L'orrore di una pratica non così rara come il cannibalismo è piombato ieri sul Lido con tutta la forza macabra dell'uomo che mangia l'uomo. 'Fires' on the Plain del giapponese Shinya Tsukamoto, in concorso alla Mostra di Venezia, parla proprio di questo. E lo fa con una storia vera, accaduta in un'isola delle Filippine nel 1945, quando le forze armate imperiali giapponesi, totalmente tagliate fuori dagli aiuti e dalle provviste degli alleati, divennero come animali. Tratto dal romanzo 'La strana guerra del soldato Tamura' di Shkei Oka, il film, girato con grande ritmo e originalità dal regista considerato il David Lynch giapponese, ha un grande merito. Quello di introdurre lo spettatore, lentamente, nella prospettiva del cannibalismo come una pratica non così assurda e tabù.
Questo grazie a una lenta descrizione visiva e spirituale di quello che accade a un uomo quando non ha davvero nulla da mangiare. Specie durante una guerra nelle quale le carni straziate dei compagni d'arme mostrano, involontariamente, la loro natura di cibo. Una guerra cruda, quella descritta dal regista, che racconta un periodo particolare, al termine della seconda guerra mondiale, quando molti militari giapponesi che avevano invaso l'isola si ritrovarono ad affrontare la resistenza degli abitanti. "Sicuramente è più facile conquistare la simpatia del pubblico se ti schieri con il punto di vista della vittima - dice Shinya Tsukamoto -. Gli spettatori comprendono perché non dovremmo lasciarci coinvolgere in una guerra, proprio perché si identificano con la vittima.

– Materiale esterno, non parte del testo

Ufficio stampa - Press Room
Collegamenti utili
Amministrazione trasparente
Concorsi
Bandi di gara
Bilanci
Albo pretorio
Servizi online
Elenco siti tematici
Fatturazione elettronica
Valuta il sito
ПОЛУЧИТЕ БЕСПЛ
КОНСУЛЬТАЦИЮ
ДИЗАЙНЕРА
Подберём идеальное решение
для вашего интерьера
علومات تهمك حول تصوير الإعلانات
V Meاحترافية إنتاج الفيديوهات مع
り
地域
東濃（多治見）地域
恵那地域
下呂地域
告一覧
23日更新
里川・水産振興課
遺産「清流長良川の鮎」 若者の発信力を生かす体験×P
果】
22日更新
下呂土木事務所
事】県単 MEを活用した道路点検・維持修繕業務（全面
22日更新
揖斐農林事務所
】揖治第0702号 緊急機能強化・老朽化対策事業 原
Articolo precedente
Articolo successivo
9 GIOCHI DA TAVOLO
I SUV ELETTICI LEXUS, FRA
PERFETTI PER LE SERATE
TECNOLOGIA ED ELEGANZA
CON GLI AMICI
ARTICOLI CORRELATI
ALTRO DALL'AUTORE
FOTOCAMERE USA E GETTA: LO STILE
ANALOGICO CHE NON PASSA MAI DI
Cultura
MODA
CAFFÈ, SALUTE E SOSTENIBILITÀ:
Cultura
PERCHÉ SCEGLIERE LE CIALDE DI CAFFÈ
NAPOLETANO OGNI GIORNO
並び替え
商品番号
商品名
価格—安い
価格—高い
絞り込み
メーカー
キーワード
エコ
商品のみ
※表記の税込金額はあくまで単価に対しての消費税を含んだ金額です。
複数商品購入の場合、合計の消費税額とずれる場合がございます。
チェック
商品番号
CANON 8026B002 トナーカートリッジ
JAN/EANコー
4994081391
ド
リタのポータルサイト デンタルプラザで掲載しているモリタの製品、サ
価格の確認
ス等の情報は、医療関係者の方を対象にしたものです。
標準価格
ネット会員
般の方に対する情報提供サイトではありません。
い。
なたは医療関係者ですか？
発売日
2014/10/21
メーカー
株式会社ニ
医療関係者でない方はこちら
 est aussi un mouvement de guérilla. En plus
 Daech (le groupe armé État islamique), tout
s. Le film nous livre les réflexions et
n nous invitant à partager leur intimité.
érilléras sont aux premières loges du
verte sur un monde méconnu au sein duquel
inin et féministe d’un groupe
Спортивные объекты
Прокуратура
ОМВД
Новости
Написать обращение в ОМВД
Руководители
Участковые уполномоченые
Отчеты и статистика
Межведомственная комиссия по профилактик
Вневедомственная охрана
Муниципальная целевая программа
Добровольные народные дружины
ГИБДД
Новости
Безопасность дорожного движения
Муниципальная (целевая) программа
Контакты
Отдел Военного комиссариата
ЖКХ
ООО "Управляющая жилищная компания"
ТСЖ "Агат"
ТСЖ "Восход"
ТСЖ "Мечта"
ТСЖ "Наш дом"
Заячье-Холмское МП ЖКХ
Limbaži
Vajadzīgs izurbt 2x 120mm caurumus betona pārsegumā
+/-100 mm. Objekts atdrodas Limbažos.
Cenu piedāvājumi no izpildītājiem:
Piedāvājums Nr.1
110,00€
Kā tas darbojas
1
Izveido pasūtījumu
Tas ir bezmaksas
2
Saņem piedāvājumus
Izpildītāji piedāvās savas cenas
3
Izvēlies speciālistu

Ma ciò che più spaventa è che, anche se è terribile essere una vittima, è molto peggio essere l'esecutore. Potremmo morire, ma potremmo anche uccidere: è questa l'idea che più spaventosa. E ciò accadrebbe non perché ci odiamo tra di noi, ma perché è stato deciso dai leader dei due paesi antagonisti. Per questo motivo dobbiamo ucciderci l'un l'altro". Sulla scelta invece del libro 'La strana guerra del soldato Tamura' il regista spiega: "Quando l'ho letto la prima volta mi ricordo che mi ha dato un senso molto vivido di cosa sia la guerra, di quanto sia terrificante. Mi sembrava molto reale. Sentivo che la guerra era ritratta come un qualcosa di molto immediato.
Il romanzo La guerra del soldato Tamura (Nobi) ha questo senso molto originale di realismo, grazie al quale ho provato la sensazione di trovarmi negli abiti del protagonista mentre leggevo. I libri sulla guerra che ho letto in quel periodo erano generalmente scritti dal punto di vista delle vittime. Ma non La guerra del soldato Tamura: quest'opera spiega che dal momento in cui andiamo in guerra, siamo noi gli esecutori. Potremmo uccidere qualcuno. Il che diventa una fonte di paura, oltre che di frustrazione. Inoltre - conclude Tsukamoto - sopravviene la paura che possa terminare l'unica vita di cui disponiamo in questo mondo".